** Assignment **
Which lines below hold the word "worn"? Report each one.

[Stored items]
+--
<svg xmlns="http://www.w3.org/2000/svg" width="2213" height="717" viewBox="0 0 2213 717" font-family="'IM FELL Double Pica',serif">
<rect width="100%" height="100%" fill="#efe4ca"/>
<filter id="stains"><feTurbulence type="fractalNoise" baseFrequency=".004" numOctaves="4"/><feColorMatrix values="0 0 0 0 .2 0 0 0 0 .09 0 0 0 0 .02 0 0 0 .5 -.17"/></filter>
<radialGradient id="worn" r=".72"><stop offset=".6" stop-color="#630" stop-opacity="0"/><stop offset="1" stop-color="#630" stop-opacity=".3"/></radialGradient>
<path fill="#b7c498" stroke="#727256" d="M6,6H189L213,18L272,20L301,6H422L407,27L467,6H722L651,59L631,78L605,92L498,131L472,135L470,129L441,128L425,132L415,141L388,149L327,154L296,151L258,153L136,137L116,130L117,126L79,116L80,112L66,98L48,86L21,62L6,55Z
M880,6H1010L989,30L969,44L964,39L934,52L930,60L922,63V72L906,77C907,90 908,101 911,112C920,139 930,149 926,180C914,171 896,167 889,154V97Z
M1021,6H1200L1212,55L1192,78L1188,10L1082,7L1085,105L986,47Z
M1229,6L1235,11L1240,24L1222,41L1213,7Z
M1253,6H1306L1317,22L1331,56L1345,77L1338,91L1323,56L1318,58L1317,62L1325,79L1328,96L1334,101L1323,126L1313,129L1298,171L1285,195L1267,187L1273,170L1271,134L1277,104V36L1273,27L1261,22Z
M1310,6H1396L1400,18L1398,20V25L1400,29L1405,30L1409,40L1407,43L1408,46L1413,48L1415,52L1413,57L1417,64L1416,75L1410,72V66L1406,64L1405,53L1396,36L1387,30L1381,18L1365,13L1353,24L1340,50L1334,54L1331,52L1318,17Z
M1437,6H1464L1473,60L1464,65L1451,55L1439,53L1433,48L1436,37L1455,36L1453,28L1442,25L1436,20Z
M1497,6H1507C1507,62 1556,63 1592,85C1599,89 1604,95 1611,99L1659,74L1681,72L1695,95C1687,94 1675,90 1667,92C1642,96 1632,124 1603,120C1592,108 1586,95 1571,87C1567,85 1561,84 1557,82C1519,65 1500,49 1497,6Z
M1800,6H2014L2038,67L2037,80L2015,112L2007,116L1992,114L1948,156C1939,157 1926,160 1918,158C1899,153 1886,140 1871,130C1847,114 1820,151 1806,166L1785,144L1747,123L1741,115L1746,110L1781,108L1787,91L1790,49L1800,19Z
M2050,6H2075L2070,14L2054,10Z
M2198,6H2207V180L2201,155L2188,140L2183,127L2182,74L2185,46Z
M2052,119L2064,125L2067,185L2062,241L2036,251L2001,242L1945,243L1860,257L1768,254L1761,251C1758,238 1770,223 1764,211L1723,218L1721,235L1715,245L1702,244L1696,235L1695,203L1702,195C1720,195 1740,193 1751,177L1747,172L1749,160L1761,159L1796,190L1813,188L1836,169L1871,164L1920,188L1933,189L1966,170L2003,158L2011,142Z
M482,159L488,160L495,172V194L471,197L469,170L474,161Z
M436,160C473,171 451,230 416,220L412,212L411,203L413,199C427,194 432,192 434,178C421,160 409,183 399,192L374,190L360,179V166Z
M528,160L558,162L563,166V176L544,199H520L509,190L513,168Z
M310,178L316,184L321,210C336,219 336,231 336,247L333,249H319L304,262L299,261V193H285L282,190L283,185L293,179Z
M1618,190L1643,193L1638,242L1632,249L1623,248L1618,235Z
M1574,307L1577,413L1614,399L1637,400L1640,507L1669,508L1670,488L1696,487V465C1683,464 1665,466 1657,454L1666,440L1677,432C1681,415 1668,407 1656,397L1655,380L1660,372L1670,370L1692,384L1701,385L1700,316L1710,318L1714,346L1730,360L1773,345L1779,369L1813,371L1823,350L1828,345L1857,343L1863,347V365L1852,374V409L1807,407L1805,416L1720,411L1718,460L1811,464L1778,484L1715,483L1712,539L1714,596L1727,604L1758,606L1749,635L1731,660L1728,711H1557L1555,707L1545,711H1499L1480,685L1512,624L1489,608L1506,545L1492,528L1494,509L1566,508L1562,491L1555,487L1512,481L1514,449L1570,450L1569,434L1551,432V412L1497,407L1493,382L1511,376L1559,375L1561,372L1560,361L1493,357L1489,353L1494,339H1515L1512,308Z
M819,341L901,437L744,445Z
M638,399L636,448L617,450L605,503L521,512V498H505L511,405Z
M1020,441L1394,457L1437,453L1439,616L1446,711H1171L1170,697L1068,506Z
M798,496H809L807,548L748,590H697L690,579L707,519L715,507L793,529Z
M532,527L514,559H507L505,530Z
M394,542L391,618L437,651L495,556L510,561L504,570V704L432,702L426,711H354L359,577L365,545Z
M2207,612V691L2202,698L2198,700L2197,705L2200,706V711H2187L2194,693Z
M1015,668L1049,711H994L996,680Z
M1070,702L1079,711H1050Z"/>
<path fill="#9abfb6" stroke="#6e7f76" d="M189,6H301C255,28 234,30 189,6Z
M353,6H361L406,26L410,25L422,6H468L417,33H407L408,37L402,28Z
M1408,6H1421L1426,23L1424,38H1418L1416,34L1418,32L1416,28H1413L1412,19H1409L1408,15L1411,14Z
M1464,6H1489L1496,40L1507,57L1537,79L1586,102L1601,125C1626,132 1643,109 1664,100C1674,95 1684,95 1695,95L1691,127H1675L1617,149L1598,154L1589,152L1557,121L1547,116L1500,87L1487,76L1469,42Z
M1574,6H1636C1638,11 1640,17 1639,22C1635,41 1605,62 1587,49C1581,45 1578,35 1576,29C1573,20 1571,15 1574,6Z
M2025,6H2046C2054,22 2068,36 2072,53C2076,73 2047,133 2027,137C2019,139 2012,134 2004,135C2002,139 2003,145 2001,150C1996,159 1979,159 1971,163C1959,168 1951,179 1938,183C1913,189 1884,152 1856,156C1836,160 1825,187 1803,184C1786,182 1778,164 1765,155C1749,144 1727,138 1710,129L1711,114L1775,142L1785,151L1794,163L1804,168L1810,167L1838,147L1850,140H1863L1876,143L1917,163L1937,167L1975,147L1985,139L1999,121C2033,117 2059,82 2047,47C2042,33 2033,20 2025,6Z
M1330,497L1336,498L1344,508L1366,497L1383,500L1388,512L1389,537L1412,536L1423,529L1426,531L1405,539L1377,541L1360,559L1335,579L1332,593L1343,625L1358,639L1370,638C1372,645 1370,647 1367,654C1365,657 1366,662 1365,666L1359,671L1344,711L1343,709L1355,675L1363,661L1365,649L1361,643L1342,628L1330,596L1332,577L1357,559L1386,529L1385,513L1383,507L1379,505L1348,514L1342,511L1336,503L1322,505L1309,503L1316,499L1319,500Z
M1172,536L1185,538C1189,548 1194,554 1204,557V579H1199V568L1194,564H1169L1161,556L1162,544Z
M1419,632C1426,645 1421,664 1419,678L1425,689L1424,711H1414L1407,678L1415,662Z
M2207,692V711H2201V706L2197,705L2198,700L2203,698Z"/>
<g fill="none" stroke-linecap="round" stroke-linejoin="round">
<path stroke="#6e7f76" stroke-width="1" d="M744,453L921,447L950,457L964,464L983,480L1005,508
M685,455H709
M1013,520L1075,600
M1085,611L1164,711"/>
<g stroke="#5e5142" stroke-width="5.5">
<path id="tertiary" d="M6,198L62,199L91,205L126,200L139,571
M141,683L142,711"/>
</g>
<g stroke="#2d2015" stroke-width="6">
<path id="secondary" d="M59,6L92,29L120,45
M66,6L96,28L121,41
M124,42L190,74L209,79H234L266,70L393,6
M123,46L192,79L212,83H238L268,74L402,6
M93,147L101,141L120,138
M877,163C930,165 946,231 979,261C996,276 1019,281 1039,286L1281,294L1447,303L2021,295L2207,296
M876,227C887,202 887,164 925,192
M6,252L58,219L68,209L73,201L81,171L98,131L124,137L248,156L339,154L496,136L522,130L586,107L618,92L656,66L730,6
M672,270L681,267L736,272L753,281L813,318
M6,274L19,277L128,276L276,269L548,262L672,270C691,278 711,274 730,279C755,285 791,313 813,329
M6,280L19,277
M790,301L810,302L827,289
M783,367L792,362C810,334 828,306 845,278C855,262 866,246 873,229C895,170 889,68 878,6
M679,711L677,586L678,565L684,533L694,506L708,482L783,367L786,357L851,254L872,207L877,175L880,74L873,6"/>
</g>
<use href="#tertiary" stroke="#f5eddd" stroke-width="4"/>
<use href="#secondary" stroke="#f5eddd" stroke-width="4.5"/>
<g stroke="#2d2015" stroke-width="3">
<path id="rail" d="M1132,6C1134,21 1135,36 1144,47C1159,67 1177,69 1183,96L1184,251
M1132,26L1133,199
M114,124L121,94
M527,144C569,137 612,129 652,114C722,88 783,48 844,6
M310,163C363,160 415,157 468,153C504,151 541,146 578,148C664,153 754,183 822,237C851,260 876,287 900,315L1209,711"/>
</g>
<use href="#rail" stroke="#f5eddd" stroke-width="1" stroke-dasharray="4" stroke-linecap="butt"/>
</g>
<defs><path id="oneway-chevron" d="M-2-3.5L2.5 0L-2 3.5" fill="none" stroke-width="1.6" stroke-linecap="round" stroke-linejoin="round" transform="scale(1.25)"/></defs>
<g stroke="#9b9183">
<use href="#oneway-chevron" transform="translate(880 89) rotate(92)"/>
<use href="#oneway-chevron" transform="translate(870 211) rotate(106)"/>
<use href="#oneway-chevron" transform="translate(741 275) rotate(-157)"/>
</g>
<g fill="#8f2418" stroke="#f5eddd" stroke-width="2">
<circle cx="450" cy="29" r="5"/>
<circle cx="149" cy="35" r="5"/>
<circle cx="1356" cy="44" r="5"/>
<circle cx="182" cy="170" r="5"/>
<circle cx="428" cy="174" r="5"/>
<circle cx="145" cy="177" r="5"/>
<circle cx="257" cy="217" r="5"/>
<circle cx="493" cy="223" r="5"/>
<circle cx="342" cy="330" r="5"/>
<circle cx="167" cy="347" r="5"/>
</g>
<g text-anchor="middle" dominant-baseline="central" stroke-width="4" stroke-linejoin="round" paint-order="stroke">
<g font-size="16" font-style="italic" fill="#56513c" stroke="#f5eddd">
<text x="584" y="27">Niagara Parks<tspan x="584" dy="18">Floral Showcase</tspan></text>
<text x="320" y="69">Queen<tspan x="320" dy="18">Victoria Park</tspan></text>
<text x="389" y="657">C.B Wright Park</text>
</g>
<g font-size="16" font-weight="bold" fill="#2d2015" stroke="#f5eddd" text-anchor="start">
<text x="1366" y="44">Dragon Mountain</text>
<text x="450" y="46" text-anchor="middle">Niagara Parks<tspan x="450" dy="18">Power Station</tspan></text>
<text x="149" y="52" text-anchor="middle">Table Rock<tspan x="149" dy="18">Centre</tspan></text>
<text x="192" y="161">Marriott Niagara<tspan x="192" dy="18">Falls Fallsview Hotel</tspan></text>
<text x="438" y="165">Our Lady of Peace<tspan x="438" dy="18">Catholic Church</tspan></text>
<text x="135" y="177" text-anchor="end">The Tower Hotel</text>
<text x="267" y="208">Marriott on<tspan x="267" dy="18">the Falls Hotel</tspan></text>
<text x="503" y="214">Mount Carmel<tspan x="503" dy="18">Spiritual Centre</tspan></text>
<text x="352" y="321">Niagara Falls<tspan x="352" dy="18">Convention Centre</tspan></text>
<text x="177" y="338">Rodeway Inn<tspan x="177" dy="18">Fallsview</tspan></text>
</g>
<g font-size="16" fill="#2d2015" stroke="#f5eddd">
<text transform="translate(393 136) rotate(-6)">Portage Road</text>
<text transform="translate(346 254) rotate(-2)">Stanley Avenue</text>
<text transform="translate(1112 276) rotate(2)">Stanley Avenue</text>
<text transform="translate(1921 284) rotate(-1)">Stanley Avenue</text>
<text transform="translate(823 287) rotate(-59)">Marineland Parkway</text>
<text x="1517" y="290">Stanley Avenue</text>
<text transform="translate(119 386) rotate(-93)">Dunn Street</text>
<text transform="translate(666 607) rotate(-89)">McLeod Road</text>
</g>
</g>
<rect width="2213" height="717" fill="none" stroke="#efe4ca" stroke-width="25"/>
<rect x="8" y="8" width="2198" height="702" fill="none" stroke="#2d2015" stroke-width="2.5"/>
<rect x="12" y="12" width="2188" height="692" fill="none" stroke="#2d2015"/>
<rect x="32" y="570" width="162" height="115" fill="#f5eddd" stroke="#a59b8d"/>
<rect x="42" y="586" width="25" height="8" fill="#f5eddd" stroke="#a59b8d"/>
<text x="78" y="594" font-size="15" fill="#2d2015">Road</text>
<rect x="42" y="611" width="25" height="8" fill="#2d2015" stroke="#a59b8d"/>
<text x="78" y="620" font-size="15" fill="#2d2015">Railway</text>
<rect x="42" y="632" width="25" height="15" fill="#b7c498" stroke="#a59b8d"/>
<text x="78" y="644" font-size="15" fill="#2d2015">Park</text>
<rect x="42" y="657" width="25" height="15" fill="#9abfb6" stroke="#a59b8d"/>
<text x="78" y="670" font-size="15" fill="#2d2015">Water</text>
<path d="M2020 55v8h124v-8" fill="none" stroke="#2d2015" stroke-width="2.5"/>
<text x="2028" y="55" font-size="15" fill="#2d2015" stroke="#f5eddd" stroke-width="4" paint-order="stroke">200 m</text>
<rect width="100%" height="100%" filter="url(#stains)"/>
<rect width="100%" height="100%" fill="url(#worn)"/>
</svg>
+--
** Your solution **
<radialGradient id="worn" r=".72"><stop offset=".6" stop-color="#630" stop-opacity="0"/><stop offset="1" stop-color="#630" stop-opacity=".3"/></radialGradient>
<rect width="100%" height="100%" fill="url(#worn)"/>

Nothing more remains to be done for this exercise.